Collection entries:
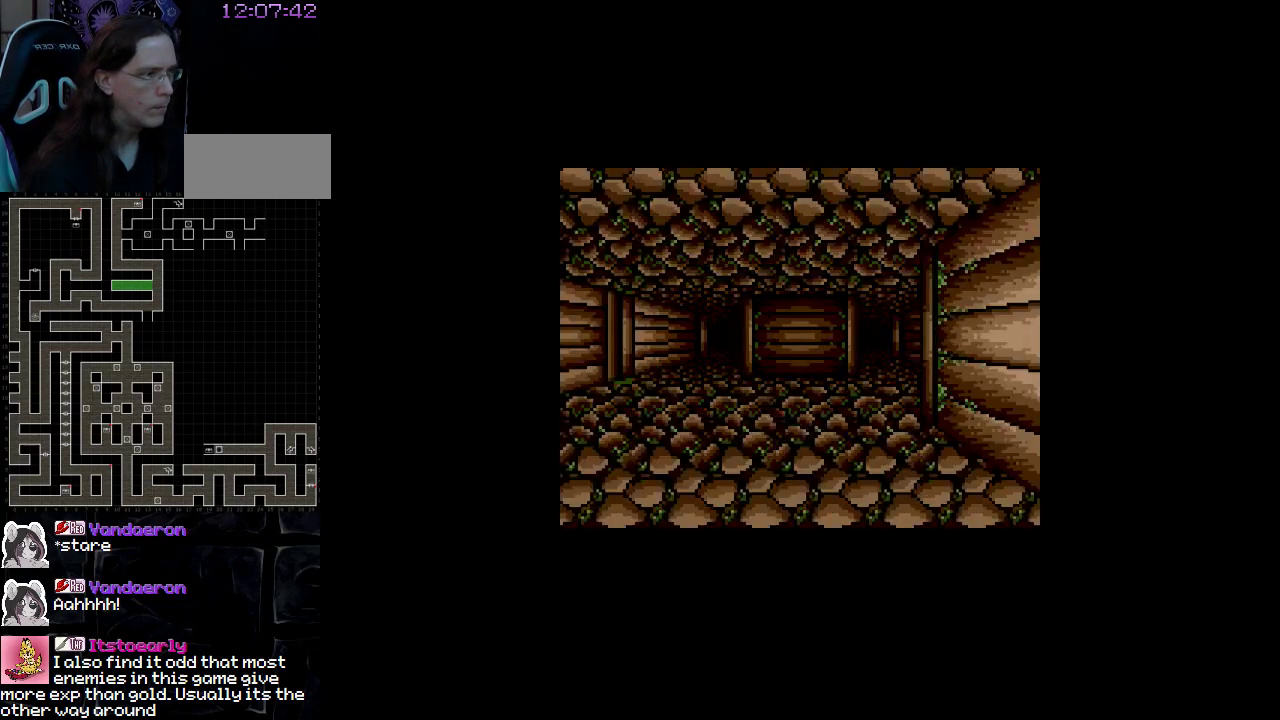
{"buttons": ["DPAD_LEFT"], "events": [[500, "DPAD_LEFT", "down"]]}
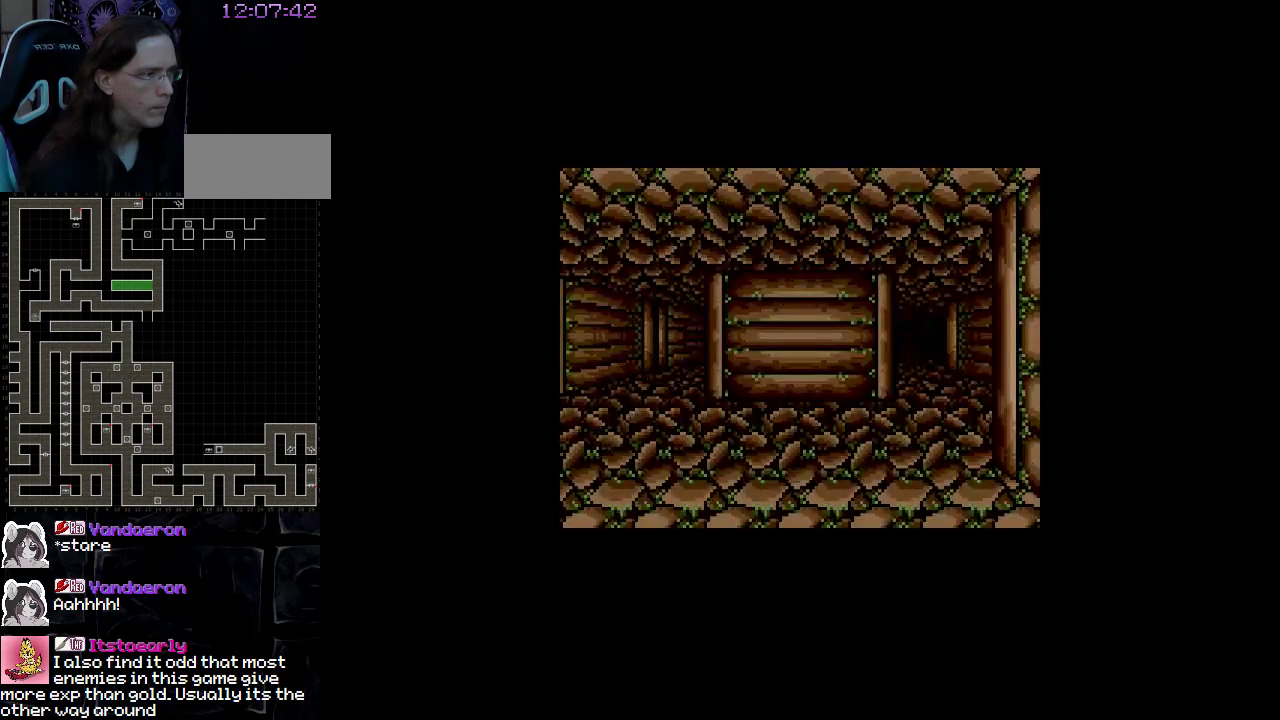
{"buttons": [], "events": [[183, "DPAD_LEFT", "up"]]}
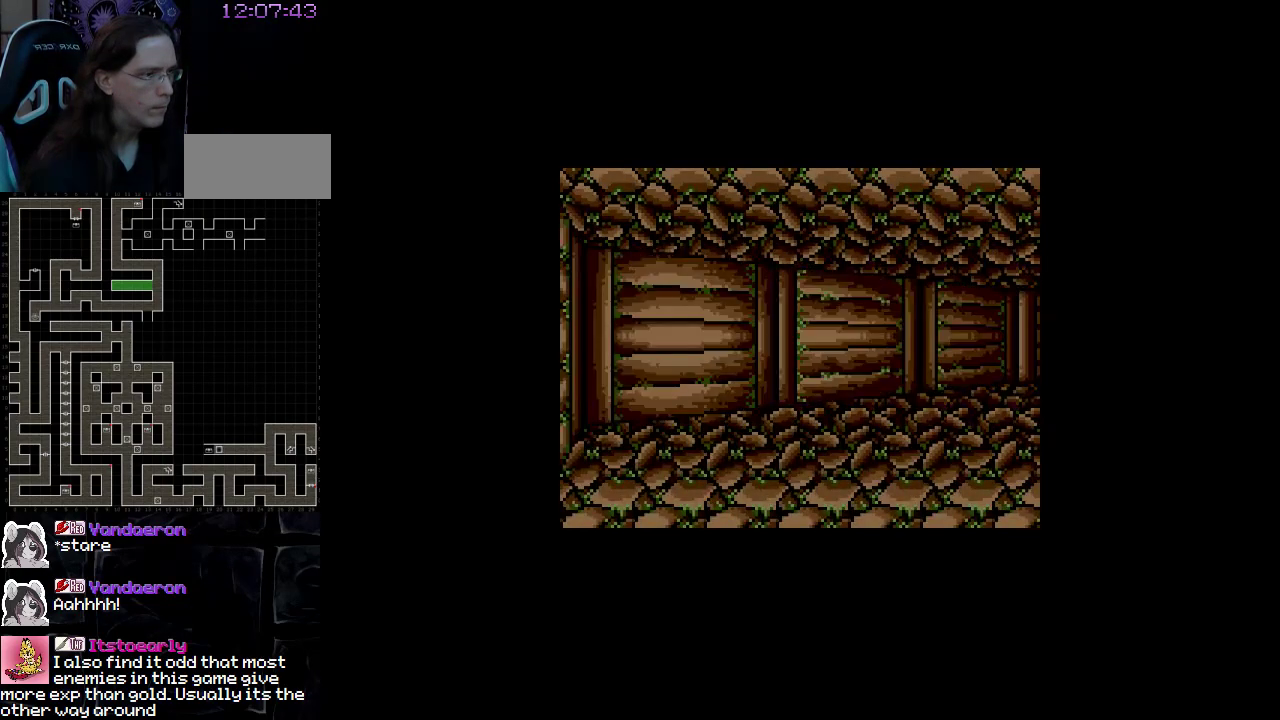
{"buttons": ["DPAD_RIGHT"], "events": [[400, "DPAD_RIGHT", "down"]]}
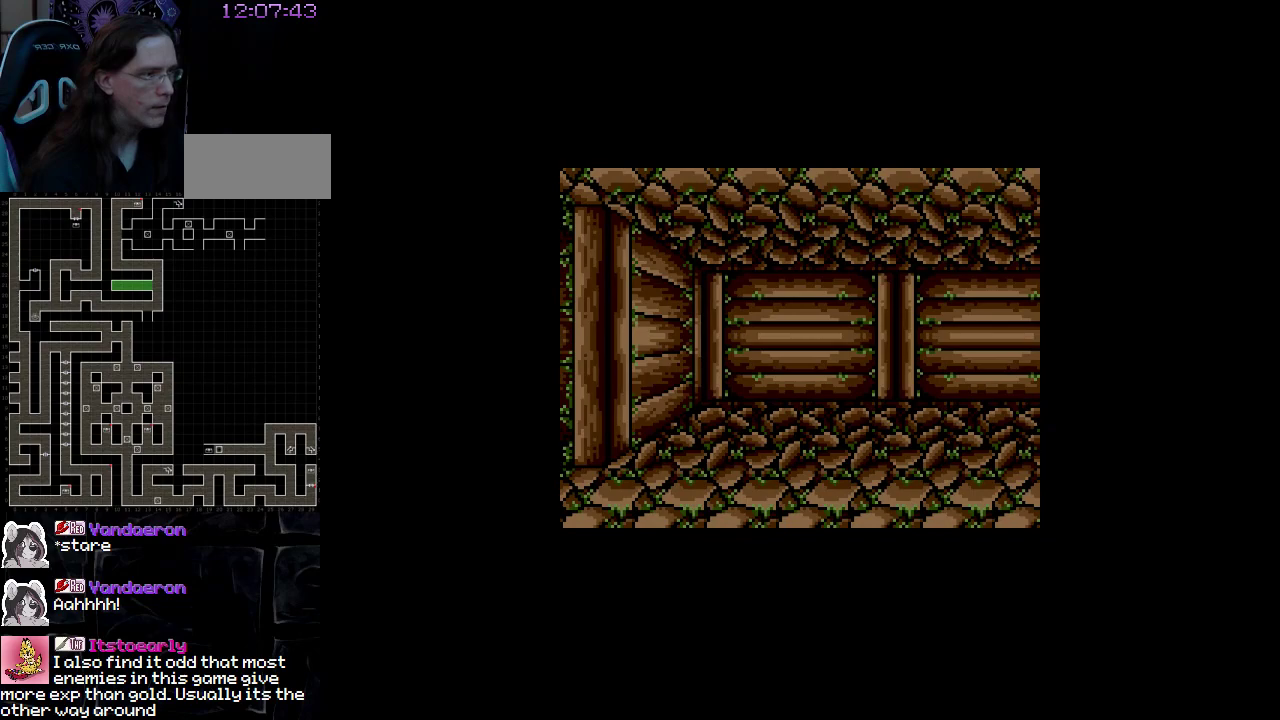
{"buttons": [], "events": [[100, "DPAD_RIGHT", "up"]]}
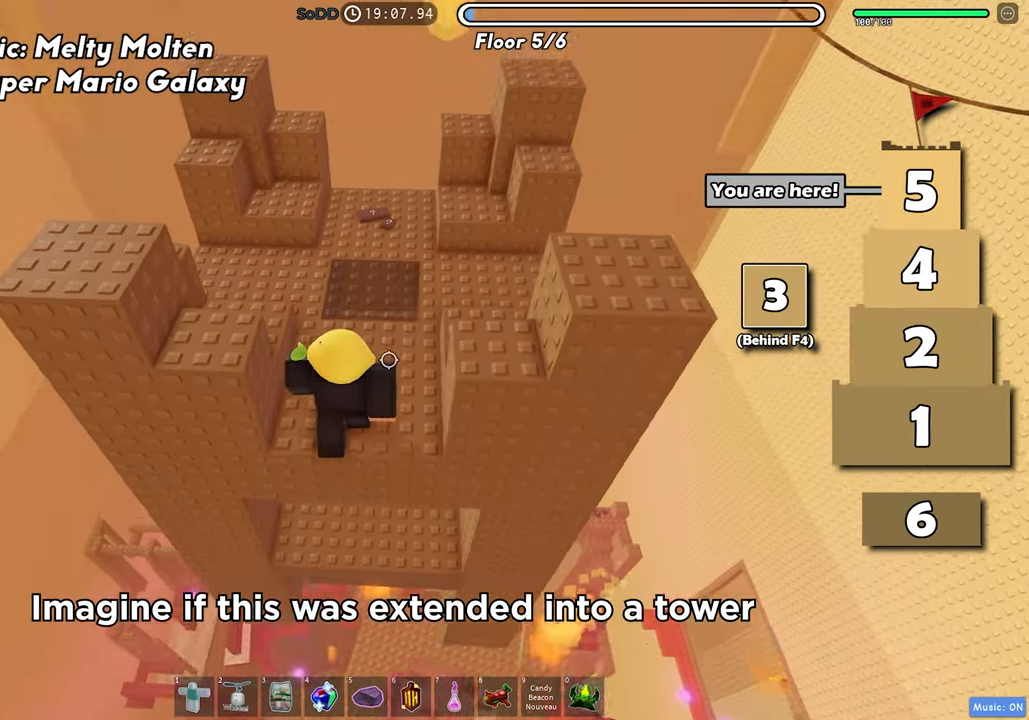
Gameplay with keyboard; each line is a JSON object with the keys held at the frame after it. "events" lists presses ("down") and releases ("up") of "a", "ctrl", "d", "f", "r", "s", "shift", "space", "tab" and "w" between this image and that frame as [ms after this image, input, new state], when the widget could be followed in between. No other keys are recorded. Mouse input is not recorded.
{"keys": [], "events": [[67, "s", "down"], [133, "space", "down"], [267, "space", "up"], [300, "s", "up"]]}
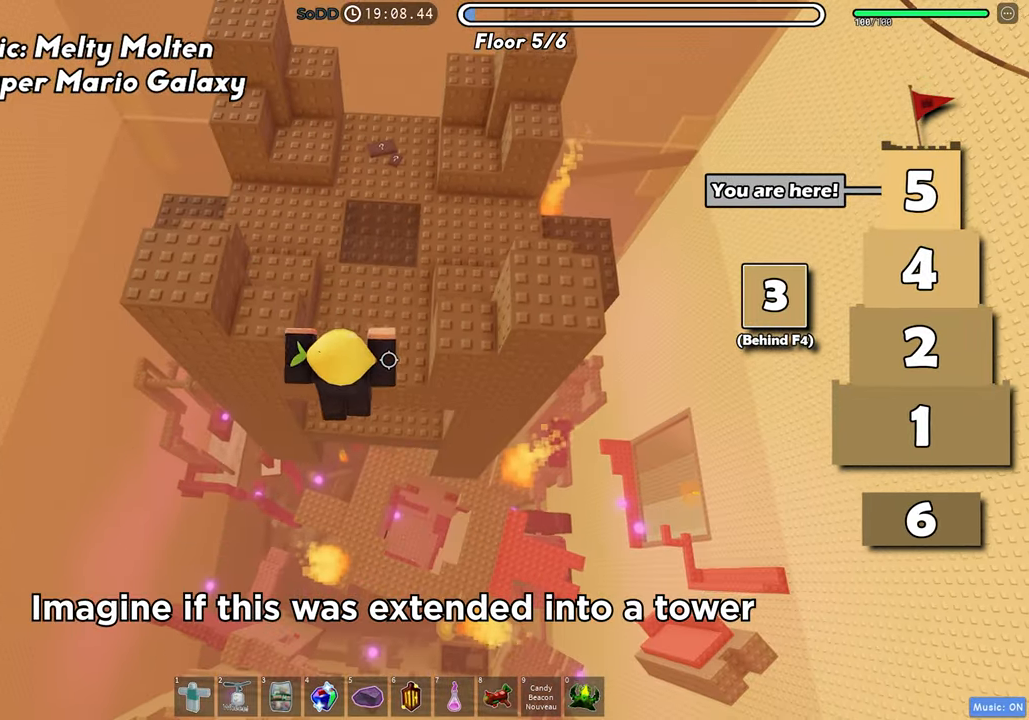
{"keys": ["w"], "events": [[83, "w", "down"]]}
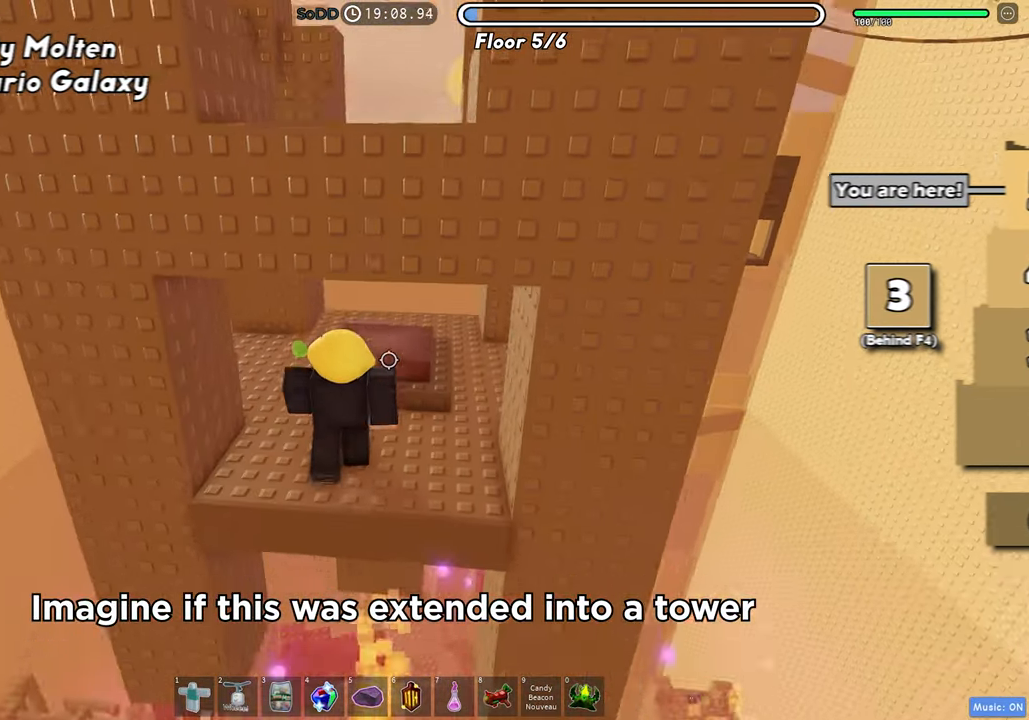
{"keys": ["d"], "events": [[300, "d", "down"], [367, "w", "up"]]}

## What you should do
For every line in the data above that has the string "space", return that line.

## Reply
Gameplay with keyboard; each line is a JSON object with the keys held at the frame after it. "events" lists presses ("down") and releases ("up") of "a", "ctrl", "d", "f", "r", "s", "shift", "space", "tab" and "w" between this image and that frame as [ms after this image, input, new state], when the widget could be followed in between. No other keys are recorded. Mouse input is not recorded.
{"keys": [], "events": [[67, "s", "down"], [133, "space", "down"], [267, "space", "up"], [300, "s", "up"]]}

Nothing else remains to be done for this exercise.